= Beginning of Section =

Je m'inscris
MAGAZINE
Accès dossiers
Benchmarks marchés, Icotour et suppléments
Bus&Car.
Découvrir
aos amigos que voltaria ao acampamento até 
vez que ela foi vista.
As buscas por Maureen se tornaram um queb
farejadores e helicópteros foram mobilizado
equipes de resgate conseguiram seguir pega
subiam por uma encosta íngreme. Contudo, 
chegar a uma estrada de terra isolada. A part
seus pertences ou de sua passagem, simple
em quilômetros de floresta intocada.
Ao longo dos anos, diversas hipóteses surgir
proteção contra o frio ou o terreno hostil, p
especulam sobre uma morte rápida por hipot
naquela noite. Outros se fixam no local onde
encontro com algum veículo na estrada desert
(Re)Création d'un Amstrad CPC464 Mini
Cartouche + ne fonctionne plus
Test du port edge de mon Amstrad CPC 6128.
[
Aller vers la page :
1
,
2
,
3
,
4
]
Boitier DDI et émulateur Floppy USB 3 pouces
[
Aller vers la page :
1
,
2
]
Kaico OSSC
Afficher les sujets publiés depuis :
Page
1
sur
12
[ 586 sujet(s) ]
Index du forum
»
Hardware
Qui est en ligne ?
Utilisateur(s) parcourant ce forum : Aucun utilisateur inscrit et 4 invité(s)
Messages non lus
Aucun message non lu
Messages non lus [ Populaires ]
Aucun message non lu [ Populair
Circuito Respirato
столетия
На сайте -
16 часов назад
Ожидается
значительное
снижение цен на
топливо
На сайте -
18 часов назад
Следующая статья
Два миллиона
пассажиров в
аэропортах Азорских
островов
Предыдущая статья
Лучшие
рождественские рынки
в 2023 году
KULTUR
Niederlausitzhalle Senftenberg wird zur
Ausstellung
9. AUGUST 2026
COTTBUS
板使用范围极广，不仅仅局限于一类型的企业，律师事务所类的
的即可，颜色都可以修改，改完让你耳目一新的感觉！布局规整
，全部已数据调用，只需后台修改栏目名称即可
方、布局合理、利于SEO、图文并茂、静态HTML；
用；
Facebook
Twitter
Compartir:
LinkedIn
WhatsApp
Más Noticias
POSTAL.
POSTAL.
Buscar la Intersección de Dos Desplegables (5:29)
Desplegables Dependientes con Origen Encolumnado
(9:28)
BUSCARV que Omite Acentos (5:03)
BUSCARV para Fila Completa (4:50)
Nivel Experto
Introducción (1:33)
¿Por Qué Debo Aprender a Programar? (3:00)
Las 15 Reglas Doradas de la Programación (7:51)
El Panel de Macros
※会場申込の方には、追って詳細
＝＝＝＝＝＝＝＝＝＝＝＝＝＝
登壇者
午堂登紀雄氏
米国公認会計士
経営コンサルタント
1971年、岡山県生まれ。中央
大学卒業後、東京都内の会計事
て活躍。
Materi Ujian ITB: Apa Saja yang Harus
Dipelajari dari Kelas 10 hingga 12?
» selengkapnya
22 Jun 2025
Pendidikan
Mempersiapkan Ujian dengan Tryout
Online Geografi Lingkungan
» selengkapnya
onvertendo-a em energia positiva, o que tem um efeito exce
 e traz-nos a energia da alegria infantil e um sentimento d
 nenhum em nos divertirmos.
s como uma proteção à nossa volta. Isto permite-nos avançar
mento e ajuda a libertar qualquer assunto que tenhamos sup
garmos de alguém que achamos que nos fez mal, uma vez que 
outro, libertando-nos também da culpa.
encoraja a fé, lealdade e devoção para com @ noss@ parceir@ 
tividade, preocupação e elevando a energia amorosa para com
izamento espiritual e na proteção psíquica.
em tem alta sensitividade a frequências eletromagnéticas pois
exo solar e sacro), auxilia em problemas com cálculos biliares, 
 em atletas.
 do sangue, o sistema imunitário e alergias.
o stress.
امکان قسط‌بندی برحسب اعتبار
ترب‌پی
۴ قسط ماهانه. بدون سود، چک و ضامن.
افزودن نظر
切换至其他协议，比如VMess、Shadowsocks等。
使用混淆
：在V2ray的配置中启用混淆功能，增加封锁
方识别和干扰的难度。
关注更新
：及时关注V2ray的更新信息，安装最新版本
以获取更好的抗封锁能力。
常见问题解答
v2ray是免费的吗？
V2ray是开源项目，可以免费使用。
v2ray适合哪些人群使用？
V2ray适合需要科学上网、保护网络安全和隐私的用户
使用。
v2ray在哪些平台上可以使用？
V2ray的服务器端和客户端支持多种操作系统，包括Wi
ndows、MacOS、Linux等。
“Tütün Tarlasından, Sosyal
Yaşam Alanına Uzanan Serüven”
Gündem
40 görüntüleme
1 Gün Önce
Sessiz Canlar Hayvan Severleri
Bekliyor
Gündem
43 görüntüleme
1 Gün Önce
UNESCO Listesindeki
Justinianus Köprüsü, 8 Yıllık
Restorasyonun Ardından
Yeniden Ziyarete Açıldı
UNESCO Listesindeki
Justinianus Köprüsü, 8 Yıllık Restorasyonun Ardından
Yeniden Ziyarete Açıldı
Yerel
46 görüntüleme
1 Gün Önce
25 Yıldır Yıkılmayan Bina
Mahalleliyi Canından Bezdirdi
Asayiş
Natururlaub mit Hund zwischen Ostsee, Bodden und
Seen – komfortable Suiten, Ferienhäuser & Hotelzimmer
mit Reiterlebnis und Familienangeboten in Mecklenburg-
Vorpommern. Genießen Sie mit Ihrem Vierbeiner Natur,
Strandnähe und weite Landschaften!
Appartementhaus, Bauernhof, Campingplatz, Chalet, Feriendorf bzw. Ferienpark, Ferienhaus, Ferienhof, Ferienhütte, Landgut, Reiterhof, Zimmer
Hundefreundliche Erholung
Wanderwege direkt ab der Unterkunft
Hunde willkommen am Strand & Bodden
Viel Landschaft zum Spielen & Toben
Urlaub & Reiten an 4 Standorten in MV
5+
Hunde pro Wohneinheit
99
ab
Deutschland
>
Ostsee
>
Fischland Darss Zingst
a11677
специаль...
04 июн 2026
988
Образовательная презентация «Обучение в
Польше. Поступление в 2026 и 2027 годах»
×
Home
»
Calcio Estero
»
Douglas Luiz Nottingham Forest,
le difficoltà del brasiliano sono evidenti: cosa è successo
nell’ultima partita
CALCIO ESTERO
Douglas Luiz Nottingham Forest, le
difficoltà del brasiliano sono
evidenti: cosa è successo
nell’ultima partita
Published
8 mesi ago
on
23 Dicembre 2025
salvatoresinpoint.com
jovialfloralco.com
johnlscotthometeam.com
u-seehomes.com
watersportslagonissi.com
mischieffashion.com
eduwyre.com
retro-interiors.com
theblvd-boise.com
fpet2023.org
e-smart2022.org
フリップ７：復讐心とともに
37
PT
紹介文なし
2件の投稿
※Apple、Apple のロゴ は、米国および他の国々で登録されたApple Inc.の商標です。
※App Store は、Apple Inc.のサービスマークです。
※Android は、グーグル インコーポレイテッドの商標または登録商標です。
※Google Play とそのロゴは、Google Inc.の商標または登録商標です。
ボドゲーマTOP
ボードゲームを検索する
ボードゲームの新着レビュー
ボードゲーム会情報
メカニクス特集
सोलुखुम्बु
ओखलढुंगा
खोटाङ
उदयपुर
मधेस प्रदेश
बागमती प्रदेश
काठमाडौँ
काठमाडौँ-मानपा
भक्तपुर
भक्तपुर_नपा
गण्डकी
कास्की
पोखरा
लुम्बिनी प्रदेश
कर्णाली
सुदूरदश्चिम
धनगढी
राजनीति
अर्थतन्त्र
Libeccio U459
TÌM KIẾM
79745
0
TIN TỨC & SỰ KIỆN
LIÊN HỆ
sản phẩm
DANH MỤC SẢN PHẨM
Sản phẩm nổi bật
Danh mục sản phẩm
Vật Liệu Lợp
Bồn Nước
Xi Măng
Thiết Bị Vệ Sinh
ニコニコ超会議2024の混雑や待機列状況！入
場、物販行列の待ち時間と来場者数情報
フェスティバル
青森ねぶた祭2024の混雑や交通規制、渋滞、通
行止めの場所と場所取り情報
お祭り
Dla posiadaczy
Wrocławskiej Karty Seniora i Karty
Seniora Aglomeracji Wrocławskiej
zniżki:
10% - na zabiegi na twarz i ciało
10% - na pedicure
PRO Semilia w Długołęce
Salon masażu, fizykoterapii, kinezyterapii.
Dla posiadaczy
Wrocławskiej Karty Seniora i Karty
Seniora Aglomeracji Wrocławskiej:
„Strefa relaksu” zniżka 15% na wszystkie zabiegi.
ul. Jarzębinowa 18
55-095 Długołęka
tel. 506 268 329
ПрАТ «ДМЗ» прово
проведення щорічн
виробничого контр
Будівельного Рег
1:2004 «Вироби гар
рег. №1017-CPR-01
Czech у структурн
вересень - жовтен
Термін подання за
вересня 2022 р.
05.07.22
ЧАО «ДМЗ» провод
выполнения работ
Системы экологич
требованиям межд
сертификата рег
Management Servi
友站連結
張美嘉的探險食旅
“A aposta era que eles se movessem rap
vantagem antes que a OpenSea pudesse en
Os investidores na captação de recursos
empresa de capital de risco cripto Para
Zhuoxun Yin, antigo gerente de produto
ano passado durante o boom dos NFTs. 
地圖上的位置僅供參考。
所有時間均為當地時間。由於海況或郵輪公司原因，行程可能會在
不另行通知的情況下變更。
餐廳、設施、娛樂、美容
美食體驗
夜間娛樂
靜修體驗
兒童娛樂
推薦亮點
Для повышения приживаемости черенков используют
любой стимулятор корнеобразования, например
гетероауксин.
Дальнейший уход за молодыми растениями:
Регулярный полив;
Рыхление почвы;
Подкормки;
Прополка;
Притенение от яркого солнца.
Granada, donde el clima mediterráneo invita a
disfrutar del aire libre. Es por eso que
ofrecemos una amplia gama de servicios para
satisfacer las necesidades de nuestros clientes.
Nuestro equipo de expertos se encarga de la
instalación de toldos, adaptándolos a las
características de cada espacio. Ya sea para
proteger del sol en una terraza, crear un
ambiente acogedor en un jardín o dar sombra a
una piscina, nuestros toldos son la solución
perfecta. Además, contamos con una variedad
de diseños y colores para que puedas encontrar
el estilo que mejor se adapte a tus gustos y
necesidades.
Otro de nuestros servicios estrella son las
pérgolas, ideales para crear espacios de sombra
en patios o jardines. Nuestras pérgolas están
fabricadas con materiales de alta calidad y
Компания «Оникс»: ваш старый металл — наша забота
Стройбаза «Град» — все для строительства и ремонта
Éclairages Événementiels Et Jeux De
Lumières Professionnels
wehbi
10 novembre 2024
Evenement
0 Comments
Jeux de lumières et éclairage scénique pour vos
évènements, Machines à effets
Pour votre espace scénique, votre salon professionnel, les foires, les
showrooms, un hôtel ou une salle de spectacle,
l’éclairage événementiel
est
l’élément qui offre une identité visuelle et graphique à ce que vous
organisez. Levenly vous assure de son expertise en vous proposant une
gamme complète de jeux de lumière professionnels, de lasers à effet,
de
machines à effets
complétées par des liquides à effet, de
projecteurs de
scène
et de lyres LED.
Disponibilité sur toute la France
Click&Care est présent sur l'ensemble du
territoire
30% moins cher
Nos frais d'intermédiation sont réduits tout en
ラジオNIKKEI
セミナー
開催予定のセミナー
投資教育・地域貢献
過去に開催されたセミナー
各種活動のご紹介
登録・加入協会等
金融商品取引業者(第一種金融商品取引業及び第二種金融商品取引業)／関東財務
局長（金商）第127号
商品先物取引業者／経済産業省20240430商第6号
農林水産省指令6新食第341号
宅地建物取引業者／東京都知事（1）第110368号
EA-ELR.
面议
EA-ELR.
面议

= End of Section =

The answer is a portion of the data. Write out exactly the line with "Jeux de lumières" and all lines after it.

TASK OUTPUT:
Jeux de lumières et éclairage scénique pour vos
évènements, Machines à effets
Pour votre espace scénique, votre salon professionnel, les foires, les
showrooms, un hôtel ou une salle de spectacle,
l’éclairage événementiel
est
l’élément qui offre une identité visuelle et graphique à ce que vous
organisez. Levenly vous assure de son expertise en vous proposant une
gamme complète de jeux de lumière professionnels, de lasers à effet,
de
machines à effets
complétées par des liquides à effet, de
projecteurs de
scène
et de lyres LED.
Disponibilité sur toute la France
Click&Care est présent sur l'ensemble du
territoire
30% moins cher
Nos frais d'intermédiation sont réduits tout en
ラジオNIKKEI
セミナー
開催予定のセミナー
投資教育・地域貢献
過去に開催されたセミナー
各種活動のご紹介
登録・加入協会等
金融商品取引業者(第一種金融商品取引業及び第二種金融商品取引業)／関東財務
局長（金商）第127号
商品先物取引業者／経済産業省20240430商第6号
農林水産省指令6新食第341号
宅地建物取引業者／東京都知事（1）第110368号
EA-ELR.
面议
EA-ELR.
面议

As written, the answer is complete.